Your letter set me thinking about the pursuing purposes of God, and I remembered Francis Thompson’s “I fled him down the nights and down the days; I fled him down the arches of the years; I fled him down the labyrinthine ways Of my own mind; and in the midst of tears, I hid from him, and under running laughter. Adown Titanic glooms of chasmed fears, From those strong Feet that followed, followed after. But with unhurrying chase, And unperturbèd pace, Deliberate speed, majestic instancy, They beat, and a Voice beat, More instant than the Feet. …” And then, “I stand amid the dust of the mounded years—My mangled youth lies dead beneath the heap…. Yet ever and anon a trumpet sounds From the hid battlements of eternity; Those shaken mists unsettle, then Round the half glimpsed turrets slowly wash again, But not ere him who summoneth, I have first seen…. Now of that long pursuit Comes on at hand the bruit; That Voice is round me like a bursting sea….”1
Unhurrying pursuit; yes. It is we who refuse to be hurried. But it doe
sn’t tire his kindness out, and he gives us these fresh chances, and lays these plans, in “the exceeding riches of his grace in his kindness towards us.” All very odd. Why? That seems the enormous riddle of the human race and of God. Or, if not odd, very overwhelming.

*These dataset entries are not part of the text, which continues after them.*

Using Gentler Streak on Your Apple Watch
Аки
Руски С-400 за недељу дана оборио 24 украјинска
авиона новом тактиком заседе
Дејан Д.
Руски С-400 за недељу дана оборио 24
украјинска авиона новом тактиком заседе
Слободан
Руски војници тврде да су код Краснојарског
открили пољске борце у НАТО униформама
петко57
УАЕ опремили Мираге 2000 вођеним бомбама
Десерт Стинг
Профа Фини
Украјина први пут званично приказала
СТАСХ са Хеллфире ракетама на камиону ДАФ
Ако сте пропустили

Of course I am very sorry that I shall never see you in England; but I do understand how exhausting it would be, and it would be worse than anything to see you getting ill. I can imagine feeling as you describe, though actually I am a fairly happy traveller. But what a fuss those set over us have agreed to make about our getting about. The young scarcely believe me when I say that before 1914 we had no passports, let alone visas or currency restrictions. Driving down Spain, I could never get off from anywhere before about 10.30, because the hotel didn’t extract my passport from the police to whom they had sent it the night before, and who held on to it with the firmest Spanish apathy and tenaciousness. And the Americans putting half of us on Ellis Island for presumed un-American activities… [sic] All very irritating and wearing.
Fr. Wilkins said he knew a sister of mine in India.1 She works in a mission (S.P.G.)2 school at Ranchi. We are fond of each other, but quite unlike, and I suppose have less in common than I have with any of the rest of my family. She is devoted to her work and her untouchable pupils, and is very intelligent and good, and translates English books into a number of Indian dialects as easily as I could into French or Italian, which seems to me very admirable. No doubt Fr. Wilkins can do the same. When well enough, I want to attend Canon Raven’s (C. E. Raven, Master of Christ’s) Lent lectures on “Christianity in the world of modern science.” Biology is his subject, and he is interesting. We used to know him at Cambridge in old days. He is a pacifist. I think I am too.